(Beginning of SUPPLIED MATERIAL)

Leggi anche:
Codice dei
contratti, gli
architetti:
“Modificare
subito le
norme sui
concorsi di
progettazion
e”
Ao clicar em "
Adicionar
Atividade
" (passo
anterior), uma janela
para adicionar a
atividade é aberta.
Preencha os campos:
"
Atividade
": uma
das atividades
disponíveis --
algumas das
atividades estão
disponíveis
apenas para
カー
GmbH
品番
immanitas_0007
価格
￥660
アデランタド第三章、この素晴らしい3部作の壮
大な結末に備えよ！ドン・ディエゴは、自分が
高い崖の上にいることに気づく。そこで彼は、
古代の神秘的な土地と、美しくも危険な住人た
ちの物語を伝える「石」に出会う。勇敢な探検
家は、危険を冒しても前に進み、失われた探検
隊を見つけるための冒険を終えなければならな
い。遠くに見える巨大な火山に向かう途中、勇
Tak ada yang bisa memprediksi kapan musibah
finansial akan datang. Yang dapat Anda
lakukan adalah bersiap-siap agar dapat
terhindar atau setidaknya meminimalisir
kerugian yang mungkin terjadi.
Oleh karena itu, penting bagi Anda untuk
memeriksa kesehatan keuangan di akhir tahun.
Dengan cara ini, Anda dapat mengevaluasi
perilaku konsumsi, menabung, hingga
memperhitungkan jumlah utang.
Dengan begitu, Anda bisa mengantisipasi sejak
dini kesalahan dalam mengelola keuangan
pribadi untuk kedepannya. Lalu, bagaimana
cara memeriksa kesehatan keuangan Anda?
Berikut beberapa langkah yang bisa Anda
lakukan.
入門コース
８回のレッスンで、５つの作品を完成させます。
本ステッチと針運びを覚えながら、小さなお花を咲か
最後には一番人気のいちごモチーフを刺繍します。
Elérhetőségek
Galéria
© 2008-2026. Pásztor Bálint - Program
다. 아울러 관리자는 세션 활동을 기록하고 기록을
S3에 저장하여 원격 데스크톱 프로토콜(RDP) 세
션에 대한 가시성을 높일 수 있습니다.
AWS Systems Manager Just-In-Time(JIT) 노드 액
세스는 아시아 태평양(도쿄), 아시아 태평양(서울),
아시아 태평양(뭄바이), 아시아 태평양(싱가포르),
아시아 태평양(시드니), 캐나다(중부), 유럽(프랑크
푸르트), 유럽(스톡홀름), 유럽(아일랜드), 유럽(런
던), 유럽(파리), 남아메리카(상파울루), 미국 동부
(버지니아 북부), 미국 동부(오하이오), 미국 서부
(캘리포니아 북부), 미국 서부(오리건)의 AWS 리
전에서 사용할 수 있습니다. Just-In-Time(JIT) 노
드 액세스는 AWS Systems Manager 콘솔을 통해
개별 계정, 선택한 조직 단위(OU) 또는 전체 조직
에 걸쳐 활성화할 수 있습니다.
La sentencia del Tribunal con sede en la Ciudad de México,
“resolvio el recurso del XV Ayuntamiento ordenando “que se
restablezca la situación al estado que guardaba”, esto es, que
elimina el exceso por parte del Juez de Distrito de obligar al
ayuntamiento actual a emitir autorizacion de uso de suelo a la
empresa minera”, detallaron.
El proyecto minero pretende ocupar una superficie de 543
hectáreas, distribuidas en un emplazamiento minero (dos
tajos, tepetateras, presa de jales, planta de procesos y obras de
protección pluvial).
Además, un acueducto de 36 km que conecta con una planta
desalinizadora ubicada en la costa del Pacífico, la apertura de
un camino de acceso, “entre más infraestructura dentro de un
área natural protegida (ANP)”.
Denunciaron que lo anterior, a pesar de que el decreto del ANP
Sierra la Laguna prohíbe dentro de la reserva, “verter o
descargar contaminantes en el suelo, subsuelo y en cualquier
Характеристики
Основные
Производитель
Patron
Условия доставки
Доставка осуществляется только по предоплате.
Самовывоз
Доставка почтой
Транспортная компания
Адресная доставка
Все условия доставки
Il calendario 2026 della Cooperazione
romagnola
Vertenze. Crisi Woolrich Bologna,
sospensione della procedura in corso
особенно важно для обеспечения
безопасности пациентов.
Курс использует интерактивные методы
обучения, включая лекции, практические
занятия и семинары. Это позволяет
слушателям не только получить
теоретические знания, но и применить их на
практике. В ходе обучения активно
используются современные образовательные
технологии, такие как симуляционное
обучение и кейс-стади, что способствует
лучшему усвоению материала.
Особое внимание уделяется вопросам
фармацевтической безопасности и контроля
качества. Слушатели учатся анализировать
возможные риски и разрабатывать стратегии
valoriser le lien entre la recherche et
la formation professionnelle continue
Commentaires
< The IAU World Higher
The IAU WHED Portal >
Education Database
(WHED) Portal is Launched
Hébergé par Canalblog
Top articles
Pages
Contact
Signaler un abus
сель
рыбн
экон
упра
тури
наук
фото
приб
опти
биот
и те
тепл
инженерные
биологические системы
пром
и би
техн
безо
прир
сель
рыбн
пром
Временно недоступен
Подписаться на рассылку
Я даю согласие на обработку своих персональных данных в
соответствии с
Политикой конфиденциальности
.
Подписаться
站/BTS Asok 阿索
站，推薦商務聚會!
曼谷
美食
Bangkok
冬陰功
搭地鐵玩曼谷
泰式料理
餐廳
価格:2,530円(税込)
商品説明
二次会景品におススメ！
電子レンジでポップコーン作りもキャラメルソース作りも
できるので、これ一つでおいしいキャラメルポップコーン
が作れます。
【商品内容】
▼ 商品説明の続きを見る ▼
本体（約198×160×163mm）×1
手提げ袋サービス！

(End of SUPPLIED MATERIAL)

WORK REQUEST: Beginning with the line containing "Dengan begitu, Anda bisa mengantisipasi sejak" and ending with the line containing "８回のレッスンで、５つの作品を完成させます。", extract those lines exactly from the listing above, and only those.

EXERCISE ANSWER:
Dengan begitu, Anda bisa mengantisipasi sejak
dini kesalahan dalam mengelola keuangan
pribadi untuk kedepannya. Lalu, bagaimana
cara memeriksa kesehatan keuangan Anda?
Berikut beberapa langkah yang bisa Anda
lakukan.
入門コース
８回のレッスンで、５つの作品を完成させます。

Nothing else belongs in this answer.